Deputy sheriff's decade-old back injury claim exposes critical gap in public-sector appeal guidance
A state employee's disability pension appeal landed in the wrong court – and a new ruling makes clear where HR teams should be directing workers instead.
The Rhode Island Supreme Court ruled on March 16, 2026, that the Workers' Compensation Court had no authority to hear a state employee's challenge to a denied accidental disability pension. The decision draws a firm line between the appeal rights of state and municipal employees – a distinction that public-sector HR professionals cannot afford to overlook.
Sean M. O'Connell, a deputy sheriff with the Department of Public Safety, sustained a back injury in September 2011 and stopped working in April 2020. He filed for both ordinary and accidental disability retirement pensions in October 2021. The Employees' Retirement System of Rhode Island approved the ordinary pension but turned down the accidental disability request, finding that O'Connell had missed the filing deadline. Under state law, applications must be submitted within five years of the accident or three years of a reinjury or aggravation. His 2011 injury fell well outside that window, and he offered no evidence of an intervening event to reset the clock.

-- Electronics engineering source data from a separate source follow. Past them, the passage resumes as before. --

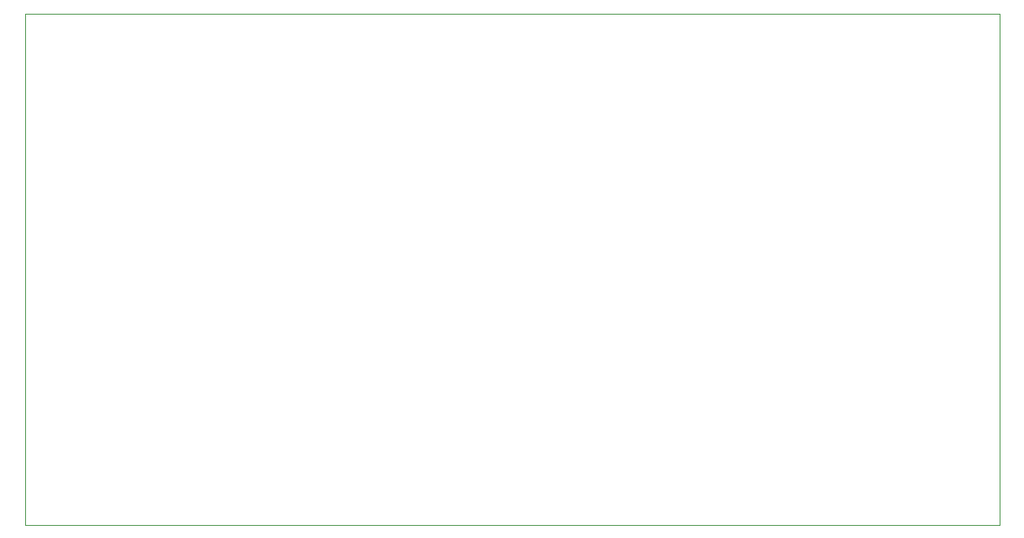
<source format=gbr>
%TF.GenerationSoftware,KiCad,Pcbnew,9.0.2*%
%TF.CreationDate,2025-05-20T22:21:05-04:00*%
%TF.ProjectId,ArduinoMega_Ethernet,41726475-696e-46f4-9d65-67615f457468,rev?*%
%TF.SameCoordinates,Original*%
%TF.FileFunction,Profile,NP*%
%FSLAX46Y46*%
G04 Gerber Fmt 4.6, Leading zero omitted, Abs format (unit mm)*
G04 Created by KiCad (PCBNEW 9.0.2) date 2025-05-20 22:21:05*
%MOMM*%
%LPD*%
G01*
G04 APERTURE LIST*
%TA.AperFunction,Profile*%
%ADD10C,0.100000*%
%TD*%
G04 APERTURE END LIST*
D10*
X43180000Y-128270000D02*
X144780000Y-128270000D01*
X43180000Y-181610000D02*
X43180000Y-128270000D01*
X144780000Y-181610000D02*
X43180000Y-181610000D01*
X144780000Y-128270000D02*
X144780000Y-181610000D01*
M02*

</source>
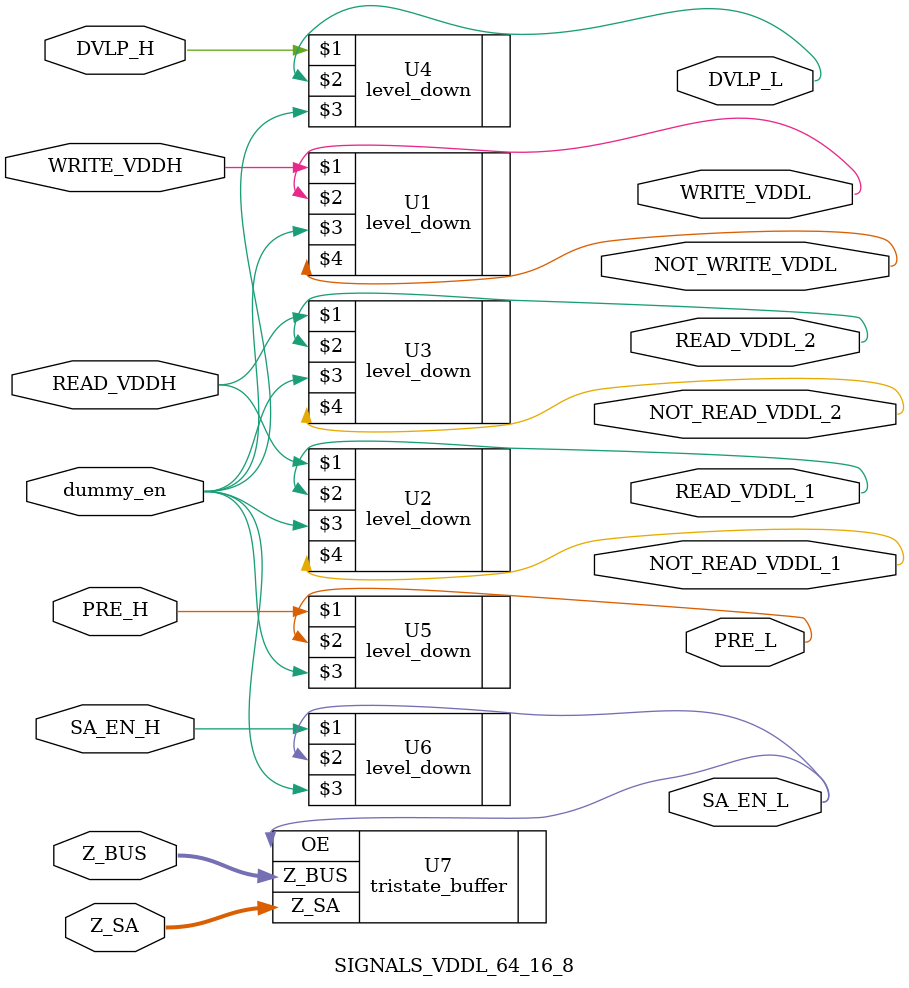
<source format=v>


`include "/ibe/users/da220/Cadence/WORK_TSMC180FORTE/DIGITAL/rtl/level_down/level_down.v"
`include "/ibe/users/da220/Cadence/WORK_TSMC180FORTE/DIGITAL/rtl/tristate_buffer/tristate_buffer.v"

// NAME MODIFIED //
module SIGNALS_VDDL_64_16_8(
// END MODIFY NAME //
WRITE_VDDH,
READ_VDDH,
DVLP_H,
PRE_H,
SA_EN_H,
dummy_en,
WRITE_VDDL,
NOT_WRITE_VDDL,
READ_VDDL_1,
NOT_READ_VDDL_1,
READ_VDDL_2,
NOT_READ_VDDL_2,
DVLP_L,
PRE_L,
Z_SA,
//Z_WR,
Z_BUS,
SA_EN_L,
);

// SKILL MODIFICATIONS //
parameter B_SIZE = 8;
// END OF SKILL MODIFICATION //

// Inputs
input	WRITE_VDDH;
input	READ_VDDH;
input	DVLP_H;
input	PRE_H;
input	SA_EN_H;
input	dummy_en;

// Input Ouput
inout	[B_SIZE-1:0] Z_SA;
//inout	[B_SIZE-1:0] Z_WR;
inout	[B_SIZE-1:0] Z_BUS;

// Outputs
output	WRITE_VDDL;
output	NOT_WRITE_VDDL;
output	READ_VDDL_1;
output	NOT_READ_VDDL_1;
output	READ_VDDL_2;
output	NOT_READ_VDDL_2;
output 	DVLP_L;
output	PRE_L;
output	SA_EN_L;

// Wires
wire	WRITE_VDDH;
wire	READ_VDDH;
wire	DVLP_H;
wire	PRE_H;
wire	SA_EN_H;
wire	dummy_en;
wire	WRITE_VDDL;
wire	NOT_WRITE_VDDL;
wire	READ_VDDL_1;
wire	NOT_READ_VDDL_1;
wire	READ_VDDL_2;
wire	NOT_READ_VDDL_2;
wire 	DVLP_L;
wire	PRE_L;
wire	SA_EN_L;
wire	[B_SIZE-1:0] Z_BUS;
wire	[B_SIZE-1:0] Z_SA;
//wire	[B_SIZE-1:0] Z_WR;



level_down U1(WRITE_VDDH, WRITE_VDDL, dummy_en, NOT_WRITE_VDDL);
level_down U2(READ_VDDH, READ_VDDL_1, dummy_en, NOT_READ_VDDL_1);
level_down U3(READ_VDDH, READ_VDDL_2, dummy_en, NOT_READ_VDDL_2);
level_down U4(DVLP_H, DVLP_L, dummy_en,);
level_down U5(PRE_H, PRE_L, dummy_en,);
level_down U6(SA_EN_H, SA_EN_L, dummy_en,);
tristate_buffer #(B_SIZE) U7(
.Z_SA	(Z_SA),
//.Z_WR	(Z_WR),
.Z_BUS	(Z_BUS),
.OE		(SA_EN_L)
);

endmodule
</source>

O'Connell pushed back. He submitted additional evidence arguing that his job duties between 2011 and 2020 had aggravated the original injury. The retirement board denied him again. He asked for a rehearing and a fresh medical examination. That, too, was denied. The board issued a final rejection letter and advised him that he could appeal to either the Superior Court or the Workers' Compensation Court, depending on the circumstances.
Taking the board at its word, O'Connell filed appeals in both courts. The retirement system moved to toss the Workers' Compensation Court case, arguing the court simply did not have jurisdiction over a state employee's pension dispute. The trial judge disagreed and let the case proceed. The retirement system then escalated the matter to the Supreme Court.
Associate Justice Melissa A. Long, writing for the court, overturned the trial judge. The Workers' Compensation Court, she explained, is a court with narrow, legislatively defined powers. It has authority over pension appeals under the Optional Retirement Plan for police officers and firefighters within the Municipal Employees' Retirement System – a plan designed primarily for municipal workers. Only a limited subset of state employees fall under that plan, specifically firefighters with occupational cancer and police officers with post-traumatic stress disorder.
O'Connell, who claimed a back injury rather than PTSD, did not qualify. His application was reviewed under the state retirement system's own disability provisions, which do not include any route of appeal to the Workers' Compensation Court. The court also pointed to a telling difference in the injured-on-duty statute: the section covering municipal employees explicitly references the Workers' Compensation Court, while the parallel section for state employees does not. That silence, the court found, was intentional.
The ruling means O'Connell's challenge will proceed in Superior Court under the Administrative Procedures Act, which is the proper venue for state employees contesting final agency decisions.
For HR teams in the public sector, the takeaway is practical and immediate. When a state employee is denied an accidental disability pension, the appeal path runs through Superior Court – not the Workers' Compensation Court. Misdirecting an employee, even in good faith, can cost valuable time and resources. The retirement board's own denial letter in this case pointed O'Connell toward both courts without specifying which applied to him – a vague phrasing that, as it turned out, led him down the wrong path.
The case also serves as a reminder that filing deadlines for disability retirement applications are strictly enforced. O'Connell's decade-long gap between his injury and his application proved fatal to his accidental disability claim, and no amount of additional evidence about on-the-job aggravation was enough to revive it.